# How does Lyft assign requests based on location



## nickuber (Jan 6, 2015)

Hey guys,
I am relatively new to lyft and I wanted to get some answers on how lyft works regarding locations.
My question is this:
If two lyft drivers (Driver 1 and Driver 2) were parked at two different locations when Customer 1 requests a ride.
Driver 1 was closer to Customer in terms of distance. 
Driver 2 was farther away to Customer in terms of distance, but closer in terms of ETA.
Who would get the request? Does Lyft just look at distance or does it look at eta distance.

I have attached a simple example below.


----------



## ElectroFuzz (Jun 10, 2014)

I don't think they release information like this
but their system is built on top of an existing navigation program
so most likely it's the ETA (not distance)
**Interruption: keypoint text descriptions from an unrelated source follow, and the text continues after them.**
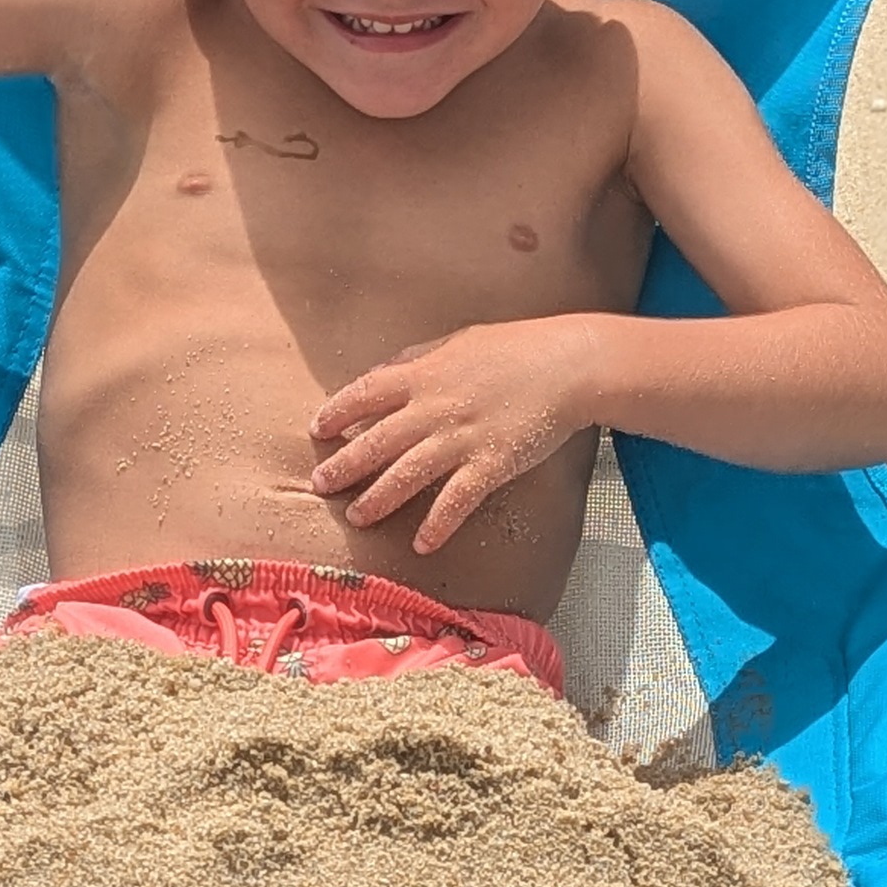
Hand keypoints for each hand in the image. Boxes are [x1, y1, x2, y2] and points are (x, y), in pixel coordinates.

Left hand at [308, 316, 609, 554]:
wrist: (568, 364)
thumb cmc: (516, 348)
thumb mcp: (459, 341)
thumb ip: (418, 357)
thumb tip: (382, 370)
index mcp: (423, 374)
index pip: (365, 393)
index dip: (337, 412)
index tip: (318, 429)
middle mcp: (434, 407)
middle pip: (376, 441)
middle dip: (345, 465)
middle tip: (320, 485)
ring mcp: (461, 438)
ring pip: (407, 474)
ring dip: (378, 498)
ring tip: (356, 517)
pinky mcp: (491, 463)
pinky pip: (457, 500)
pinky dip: (438, 524)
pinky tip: (422, 545)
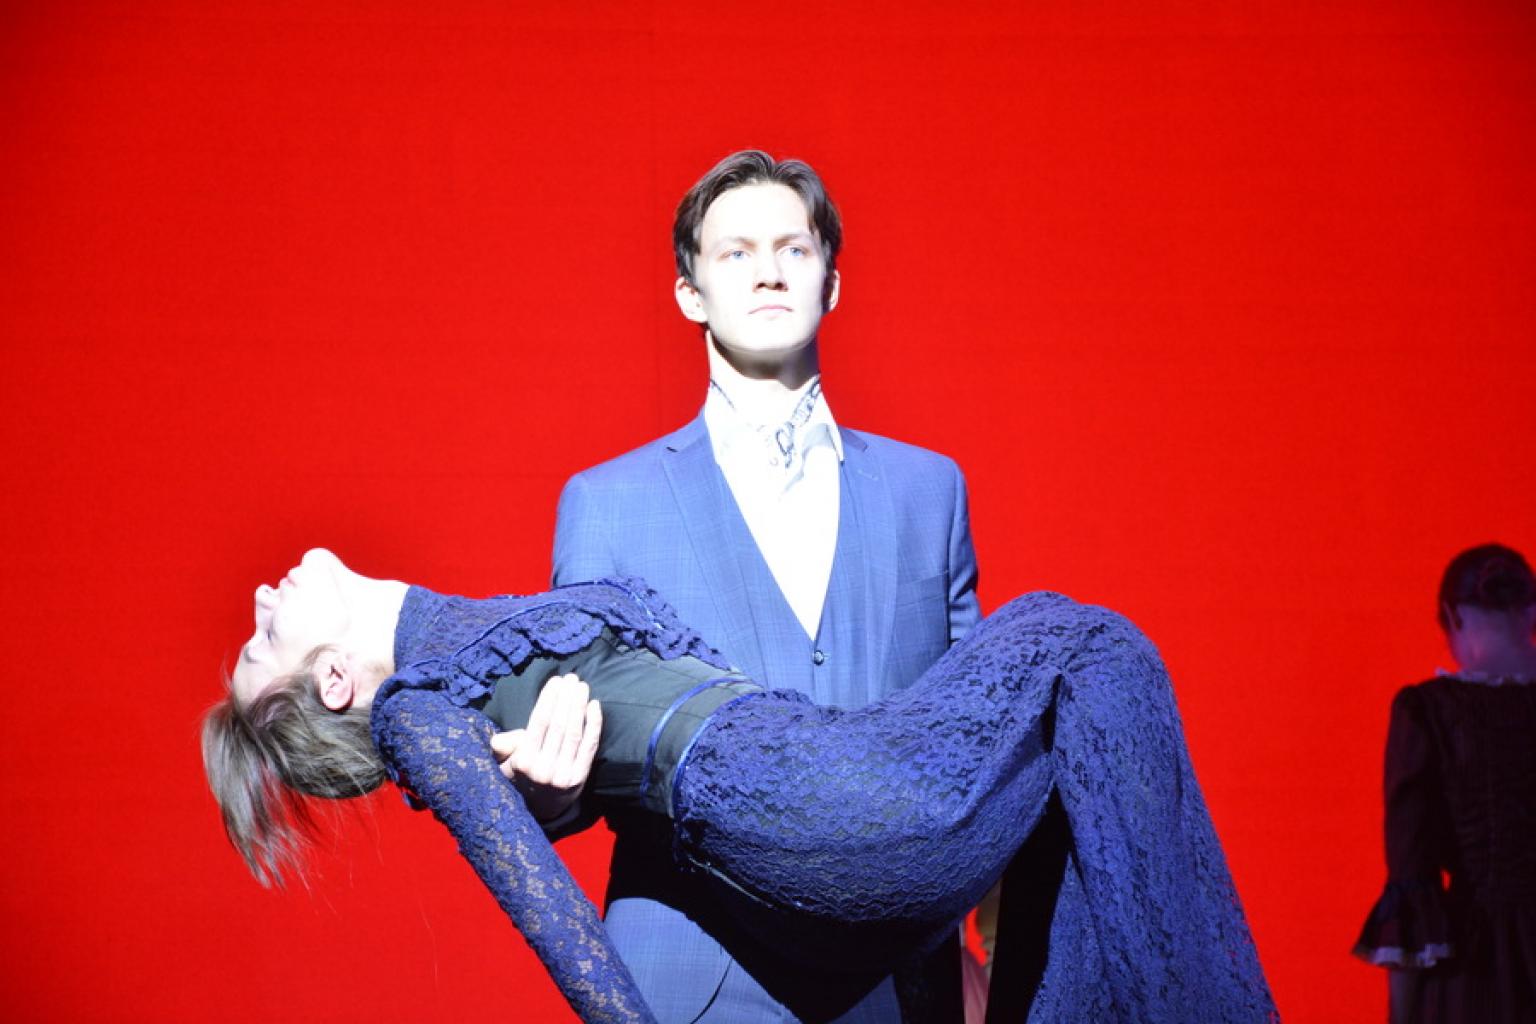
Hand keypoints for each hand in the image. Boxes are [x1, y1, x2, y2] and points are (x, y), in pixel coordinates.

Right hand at [490, 673, 601, 823]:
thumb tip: (498, 740)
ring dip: (579, 706)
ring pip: (574, 733)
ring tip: (582, 687)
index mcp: (524, 760)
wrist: (542, 806)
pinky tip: (595, 706)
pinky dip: (594, 725)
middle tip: (572, 678)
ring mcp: (563, 773)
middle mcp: (544, 768)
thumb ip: (504, 746)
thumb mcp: (506, 762)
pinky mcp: (580, 776)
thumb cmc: (523, 774)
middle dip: (566, 698)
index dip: (549, 699)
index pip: (538, 723)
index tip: (556, 681)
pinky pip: (589, 746)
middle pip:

Now I know sometimes it feels like it's the other way around
but there are other factors in place.
The biggest one is that no mater what, there is always some lag in the system.
So if you are driving on the highway and you get a ping for the next exit
you might have passed that exit by the time the ping arrives.


----------



## nickuber (Jan 6, 2015)

Cool thank you electric! I am going to test it out with a buddy of mine and post what happens


----------



## Killeen Ubur (Oct 29, 2014)

nickuber said:


> Cool thank you electric! I am going to test it out with a buddy of mine and post what happens





nickuber said:


> Hey guys,
> I am relatively new to lyft and I wanted to get some answers on how lyft works regarding locations.
> My question is this:
> If two lyft drivers (Driver 1 and Driver 2) were parked at two different locations when Customer 1 requests a ride.
> ...


Uber/Lyft both use distance (closest driver get it) I know I had to take crazy route to the pak Here in Austin we got a lot of one ways especially downtown Wow hows Albuquerque doing with Lyft ? My home town LOL wouldn't think those ass backwards homies would know how to use Lyft LOL Be Careful they will probably send for you just to steal your cell phone......!!! Need to move to a real city like Austin


----------



## ChrisInABQ (Oct 21, 2014)

Nick, I can't tell you how many times I've been at the Coors & Montano area and got a ping for Los Poblanos Inn. Uber thinks I'm only 3 minutes away when it's actually 15 minutes, but Lyft usually gives about 14 minutes or so. That tells me that Uber goes on distance only and Lyft is actually using navigation data to route the nearest driver.



Killeen Ubur said:


> Uber/Lyft both use distance (closest driver get it) I know I had to take crazy route to the pak Here in Austin we got a lot of one ways especially downtown Wow hows Albuquerque doing with Lyft ? My home town LOL wouldn't think those ass backwards homies would know how to use Lyft LOL Be Careful they will probably send for you just to steal your cell phone......!!! Need to move to a real city like Austin


Who says they actually KNOW how to use Lyft? Once got a Lyft ping at 3am about 8 miles away from where the drunk was at. There's a lesson to learn in there somewhere tho, so I adapted and learned how to make a buck on Uber/Lyft in the ABQ.


----------



## mizzrock (Jan 3, 2015)

ElectroFuzz said:


> I don't think they release information like this
> but their system is built on top of an existing navigation program
> so most likely it's the ETA (not distance)
> 
> ...


This I know ALL to well.


----------



## Copperas Cove Uber (Dec 14, 2014)

Has Albuquerque gotten that bad. I ain't actually been in the city in years, my parents live in Estancia. I grew up in Albuquerque, went to Taft Middle School before finally moving up north to Indiana. The most I know bout Albuquerque now is what I see on Cops and Breaking Bad, lol.


----------